WHAT YOU ARE ASKED TO DO: Rewrite the rows below with every "collection date" changed to "date collected" and nothing else altered. Omit the pictures from your output.

EXTRACTED RECORDS:
++++++++++++++++++++

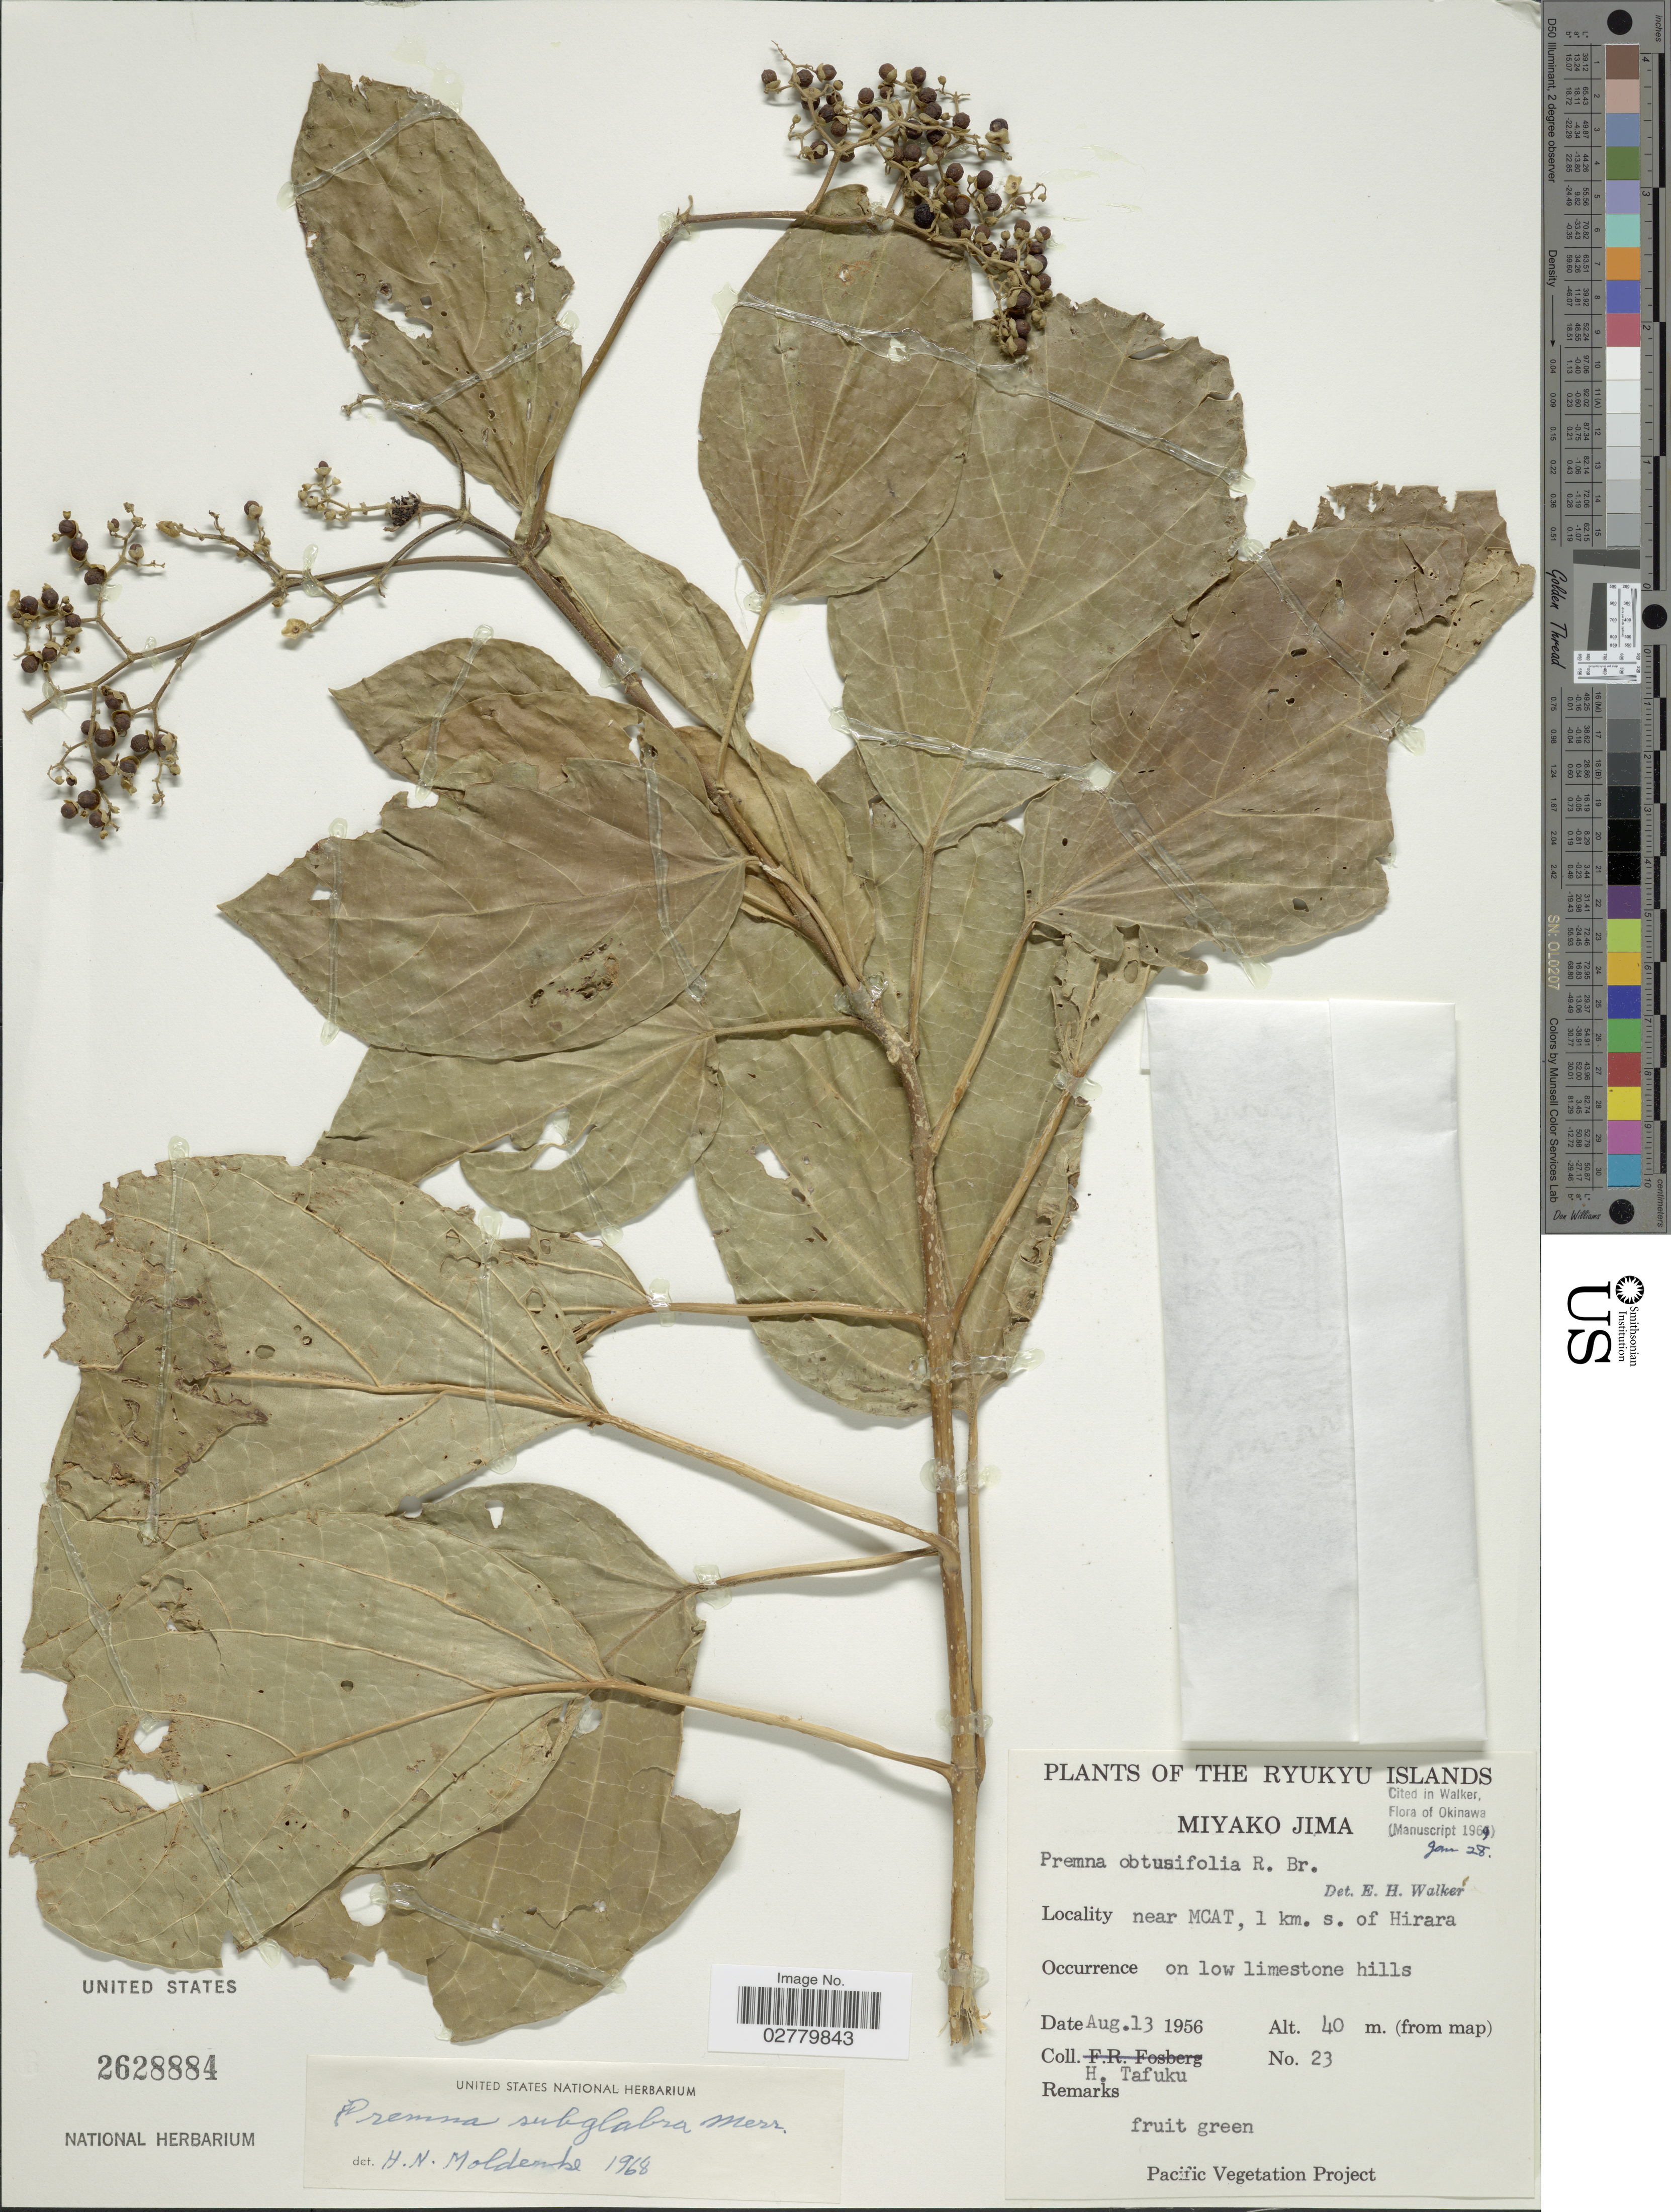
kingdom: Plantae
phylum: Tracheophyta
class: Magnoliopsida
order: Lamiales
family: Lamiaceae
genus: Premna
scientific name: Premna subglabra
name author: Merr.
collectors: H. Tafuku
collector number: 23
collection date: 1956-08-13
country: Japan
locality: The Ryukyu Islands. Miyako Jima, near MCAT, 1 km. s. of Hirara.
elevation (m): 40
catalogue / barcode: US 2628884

++++++++++++++++++++

COMPLETED EXERCISE:
kingdom: Plantae
phylum: Tracheophyta
class: Magnoliopsida
order: Lamiales
family: Lamiaceae
genus: Premna
scientific name: Premna subglabra
name author: Merr.
collectors: H. Tafuku
collector number: 23
date collected: 1956-08-13
country: Japan
locality: The Ryukyu Islands. Miyako Jima, near MCAT, 1 km. s. of Hirara.
elevation (m): 40
catalogue / barcode: US 2628884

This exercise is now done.